Give Me Shelter

Appears in the November 2023 issue.

By Peter Gianopulos

Riverfont brewery builds in carefully crafted details

Inside Sturdy Shelter Brewing

There is a rotating selection of 15 or more beers on tap every day at Sturdy Shelter Brewing (10 S. Shumway Ave., Batavia). Owners Frank and Diane Mercadante, who’ve been married for 43 years, spigot their brews with so much care—and, dare it be said, love—that every pour feels like a liquid sacrament. They’ve imported Lukr side-pour spigots from Czechoslovakia so they can crown their lagers with loamy bouffant of bubbles. And installed nitro system systems to give their porters and stouts a velvety sheen. But it’s really the layers of hidden meaning that the Mercandates, who have devoted much of their life to ministry and youth services, have embedded into every brick and beer mug that makes the place so unique.

Take the physical building itself. It’s always been a hub and meeting space for the community along the Fox River. Legend has it that Mark Twain spoke here in 1869. Over the years, various theater troupes have claimed the space as well as a music hall and roller rink. With the help of a local architect Mike Kluber, the Mercadantes hope its newest identity will be a soulful sanctuary of good beer and sudsy cheer for everyone.

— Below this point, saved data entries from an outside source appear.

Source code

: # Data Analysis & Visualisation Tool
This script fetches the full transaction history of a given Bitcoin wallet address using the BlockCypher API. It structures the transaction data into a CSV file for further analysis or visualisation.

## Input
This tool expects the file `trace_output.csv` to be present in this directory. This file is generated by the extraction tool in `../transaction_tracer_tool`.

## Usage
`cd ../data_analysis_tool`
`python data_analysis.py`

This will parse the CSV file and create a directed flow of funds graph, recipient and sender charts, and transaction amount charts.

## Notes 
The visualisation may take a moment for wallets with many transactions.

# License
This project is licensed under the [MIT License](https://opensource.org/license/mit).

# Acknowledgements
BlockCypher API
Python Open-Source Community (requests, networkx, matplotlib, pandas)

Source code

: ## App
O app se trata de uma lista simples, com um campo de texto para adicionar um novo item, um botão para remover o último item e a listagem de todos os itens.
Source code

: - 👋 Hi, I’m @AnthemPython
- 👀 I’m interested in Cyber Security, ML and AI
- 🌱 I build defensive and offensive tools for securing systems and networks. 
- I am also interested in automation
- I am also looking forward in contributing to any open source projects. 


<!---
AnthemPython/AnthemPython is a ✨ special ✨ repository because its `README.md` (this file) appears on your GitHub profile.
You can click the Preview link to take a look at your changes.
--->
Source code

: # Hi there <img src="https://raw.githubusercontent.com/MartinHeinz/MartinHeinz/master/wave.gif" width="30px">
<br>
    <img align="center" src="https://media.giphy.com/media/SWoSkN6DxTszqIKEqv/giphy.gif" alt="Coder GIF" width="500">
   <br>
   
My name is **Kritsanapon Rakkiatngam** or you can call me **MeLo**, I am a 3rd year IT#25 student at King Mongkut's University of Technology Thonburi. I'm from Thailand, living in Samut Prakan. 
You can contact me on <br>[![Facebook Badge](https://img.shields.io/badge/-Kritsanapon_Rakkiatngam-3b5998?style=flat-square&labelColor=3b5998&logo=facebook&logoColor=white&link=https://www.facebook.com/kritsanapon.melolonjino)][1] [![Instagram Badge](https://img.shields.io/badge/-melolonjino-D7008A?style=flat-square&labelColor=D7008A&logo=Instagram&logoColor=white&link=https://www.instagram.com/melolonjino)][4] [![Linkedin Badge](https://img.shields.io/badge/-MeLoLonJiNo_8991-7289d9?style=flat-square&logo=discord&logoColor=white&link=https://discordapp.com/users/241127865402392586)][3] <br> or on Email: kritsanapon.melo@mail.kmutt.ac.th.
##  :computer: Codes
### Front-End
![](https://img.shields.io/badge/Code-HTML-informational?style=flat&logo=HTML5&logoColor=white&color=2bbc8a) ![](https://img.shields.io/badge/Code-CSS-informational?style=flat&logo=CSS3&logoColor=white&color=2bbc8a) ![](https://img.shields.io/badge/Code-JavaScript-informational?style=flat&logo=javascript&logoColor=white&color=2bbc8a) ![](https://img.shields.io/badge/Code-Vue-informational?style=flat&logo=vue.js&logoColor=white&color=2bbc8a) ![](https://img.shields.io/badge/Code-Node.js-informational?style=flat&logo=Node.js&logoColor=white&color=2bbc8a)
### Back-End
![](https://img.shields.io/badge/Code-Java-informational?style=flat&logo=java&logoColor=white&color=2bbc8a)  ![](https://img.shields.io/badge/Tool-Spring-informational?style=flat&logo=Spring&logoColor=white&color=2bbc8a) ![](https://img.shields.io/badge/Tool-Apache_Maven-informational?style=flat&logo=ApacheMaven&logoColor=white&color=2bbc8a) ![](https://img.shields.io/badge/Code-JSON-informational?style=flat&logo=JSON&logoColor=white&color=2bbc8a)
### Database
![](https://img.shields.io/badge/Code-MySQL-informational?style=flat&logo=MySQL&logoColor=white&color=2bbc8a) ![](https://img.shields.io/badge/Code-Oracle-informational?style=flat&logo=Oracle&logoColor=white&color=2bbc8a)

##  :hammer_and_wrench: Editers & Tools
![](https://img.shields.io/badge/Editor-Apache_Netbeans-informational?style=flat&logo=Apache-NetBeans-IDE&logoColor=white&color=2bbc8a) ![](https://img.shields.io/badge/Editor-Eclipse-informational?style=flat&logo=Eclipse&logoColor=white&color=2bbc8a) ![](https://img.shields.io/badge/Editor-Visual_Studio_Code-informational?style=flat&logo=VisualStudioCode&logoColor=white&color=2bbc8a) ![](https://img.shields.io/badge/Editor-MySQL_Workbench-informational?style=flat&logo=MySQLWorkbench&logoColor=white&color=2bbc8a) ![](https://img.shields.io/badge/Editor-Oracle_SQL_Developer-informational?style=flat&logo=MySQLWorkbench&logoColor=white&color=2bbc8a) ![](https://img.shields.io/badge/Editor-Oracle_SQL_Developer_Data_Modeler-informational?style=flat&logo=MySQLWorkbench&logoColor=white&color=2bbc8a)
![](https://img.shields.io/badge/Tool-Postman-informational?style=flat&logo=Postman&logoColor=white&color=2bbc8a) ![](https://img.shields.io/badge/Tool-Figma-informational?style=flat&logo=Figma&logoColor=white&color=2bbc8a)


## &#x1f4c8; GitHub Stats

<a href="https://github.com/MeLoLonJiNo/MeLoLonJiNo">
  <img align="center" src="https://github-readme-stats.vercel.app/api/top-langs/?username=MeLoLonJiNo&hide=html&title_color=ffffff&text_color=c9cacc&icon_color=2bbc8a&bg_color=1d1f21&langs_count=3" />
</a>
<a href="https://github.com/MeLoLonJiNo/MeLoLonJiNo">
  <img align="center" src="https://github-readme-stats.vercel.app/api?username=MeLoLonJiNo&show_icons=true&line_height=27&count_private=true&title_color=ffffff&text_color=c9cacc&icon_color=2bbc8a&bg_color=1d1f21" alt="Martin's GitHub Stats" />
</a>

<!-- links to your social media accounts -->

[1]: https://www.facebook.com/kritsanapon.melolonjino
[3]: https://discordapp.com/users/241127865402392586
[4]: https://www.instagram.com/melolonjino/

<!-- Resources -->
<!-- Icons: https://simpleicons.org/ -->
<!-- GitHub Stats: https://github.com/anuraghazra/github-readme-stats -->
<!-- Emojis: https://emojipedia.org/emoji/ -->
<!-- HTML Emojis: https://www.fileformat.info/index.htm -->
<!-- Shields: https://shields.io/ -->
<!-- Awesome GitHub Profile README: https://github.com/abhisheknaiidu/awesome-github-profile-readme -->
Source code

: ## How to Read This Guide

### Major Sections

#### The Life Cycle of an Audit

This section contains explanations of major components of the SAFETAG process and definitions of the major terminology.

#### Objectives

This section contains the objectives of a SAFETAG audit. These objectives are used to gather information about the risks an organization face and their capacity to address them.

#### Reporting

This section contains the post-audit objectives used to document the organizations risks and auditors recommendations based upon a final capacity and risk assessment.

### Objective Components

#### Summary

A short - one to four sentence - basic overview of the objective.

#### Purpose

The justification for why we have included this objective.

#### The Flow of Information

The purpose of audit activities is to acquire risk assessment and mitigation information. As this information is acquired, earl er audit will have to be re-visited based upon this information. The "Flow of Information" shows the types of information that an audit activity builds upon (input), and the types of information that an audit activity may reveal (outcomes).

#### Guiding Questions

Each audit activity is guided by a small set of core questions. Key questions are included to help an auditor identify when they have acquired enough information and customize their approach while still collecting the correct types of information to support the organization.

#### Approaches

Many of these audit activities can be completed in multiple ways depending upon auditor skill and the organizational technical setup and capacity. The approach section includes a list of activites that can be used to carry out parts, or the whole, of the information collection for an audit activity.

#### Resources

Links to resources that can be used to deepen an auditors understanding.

Owners Frank and Diane Mercadante
Owners Frank and Diane Mercadante

Consider, for instance, the origin story of Frank’s signature Italian-style Pilsner, which he christened Francesco in honor of his late father. Francesco was not a drinking man, but he knew how much beer meant to Frank, so, in one of his final acts, he asked his son to return to Cleveland to share a beer with him. “It was his way of saying goodbye to me,” Frank says. “I felt like he was kind of giving me his blessing.” The first thing Frank did after going home was to craft a beer that captured the soul and spirit of his dad.

Francesco had been born in Italy but spent most of his life in America. So Frank used Italian grains and noble American hops. He molded the beer into a worthy remembrance—it had to be pleasant and smooth. Hop-forward. Easy going. Sippable in any season. Whenever Frank pours a glass of that beer, memories of his father bubble to the surface.

Maybe, just maybe, he says, strangers will wander into his shop, sit down in this sturdy old building and find a drink—or entertainment or new friend—and that will provide them a little shelter, too.